Fee Reality Check: What the BitPay Card Costs
The 3% load fee is the primary cost to model. On $1,000 loaded: you pay $30. On $5,000: $150. There’s no offset from cashback (unlike cards like Bybit at 2.2% which partially offsets their FX fees). ATM withdrawals cost $2 per transaction domestically. International usage incurs standard Mastercard cross-border fees on top of any ATM charges.
The clean comparison: if you load $1,000/month, you’re paying approximately $30/month in fees with zero cashback return. Against a card like Bybit Card (2.2% cashback on stablecoin-funded spending) or MetaMask Card (3% cashback, no load fee), the BitPay economics only win if compliance certainty or legacy coin support is worth that premium to you specifically.
Who Should Use BitPay Card
You’re a strong candidate if: You’re a US-based crypto holder who specifically needs to spend LTC, DOGE, BCH, or other legacy coins. You prioritize regulatory clarity and want to use a FinCEN-registered product. You’ve been using BitPay’s payment infrastructure already and want a card that integrates with it. You want the simplest possible path from crypto to prepaid Mastercard spending without any DeFi complexity.

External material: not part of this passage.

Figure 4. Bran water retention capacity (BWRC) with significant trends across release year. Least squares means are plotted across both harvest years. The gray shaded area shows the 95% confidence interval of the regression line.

This card probably isn’t right for you if: You want cashback — BitPay has none. You’re outside the US. Your portfolio is primarily ETH, USDC, or newer DeFi assets and you want self-custody — MetaMask Card is the better fit. You want to minimize total fees — the 3% load fee is one of the highest in the category. You’re primarily spending stablecoins — the Bybit Card offers better economics for stablecoin spenders.
Pros and Cons
What works well: Widest legacy coin support of any major crypto card — BTC, LTC, DOGE, BCH, XRP, and multiple stablecoins. FinCEN-regulated with 12+ years of operational track record. Simple prepaid model that’s easy to understand. No annual or monthly maintenance fees. Works at all US Mastercard merchants. Both physical and virtual card available.

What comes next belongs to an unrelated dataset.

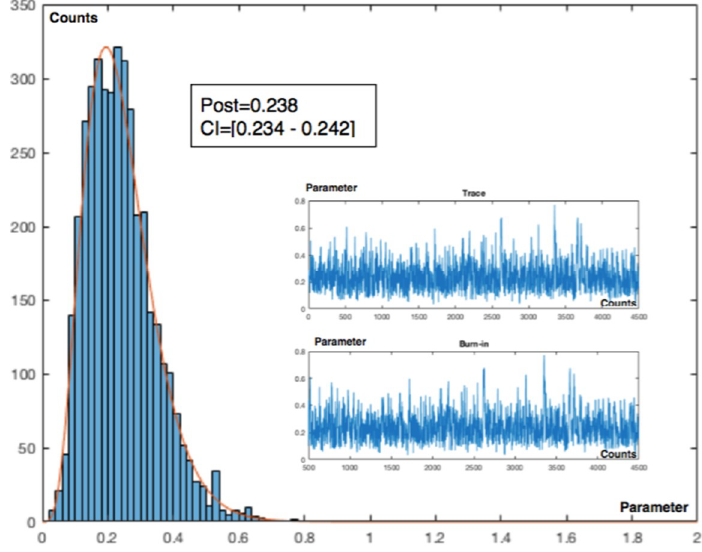
Figure 20. Metropolis–Hastings. Interval 8. Sampling n = 4500, burn = 500; 10 cycles. AR = 63%.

What doesn’t: Zero cashback — this is a significant negative when competitors offer 1–3%. The 3% load fee is high relative to modern alternatives. US-only limits global usefulness. Prepaid model requires manual loading, unlike real-time conversion cards. No interest on idle balances. ATM fees add additional cost for cash users.
BitPay Card vs Alternatives
| Feature | BitPay Card | Coinbase Card | Bybit Card |
|---|---|---|---|
| Type | Prepaid Debit | Debit | Debit |
| Network | Mastercard | Visa | Mastercard |
| Cashback | None | Up to 4% | 2.2% |
| Load/FX Fee | 3% | 2.49% | 1.5% |
| ATM | $2/withdrawal | Varies | $10,000/day |
| Coins | BTC, LTC, DOGE, BCH, XRP+ | 175+ assets | Stablecoins only |
| Regions | US only | US, EU | Global excl. US |
| Review | This article | Click here | Click here |
Verdict: Is the BitPay Card Worth It?
For a specific type of US-based crypto user, yes. If you hold LTC, DOGE, or BCH and need a regulated path to spend them in the US, BitPay Card is essentially your only real option — no comparable card covers that coin set with the same compliance clarity. The FinCEN registration is genuinely meaningful for users who’ve watched less-regulated crypto card programs get shut down suddenly.
For everyone else: the economics don’t justify it. Zero cashback plus a 3% load fee is a hard case to make against alternatives like Coinbase Card (4% crypto rewards) or even the simpler option of using a standard rewards credit card. BitPay Card earns its place in specific portfolios for specific reasons — not as a general-purpose crypto spending solution.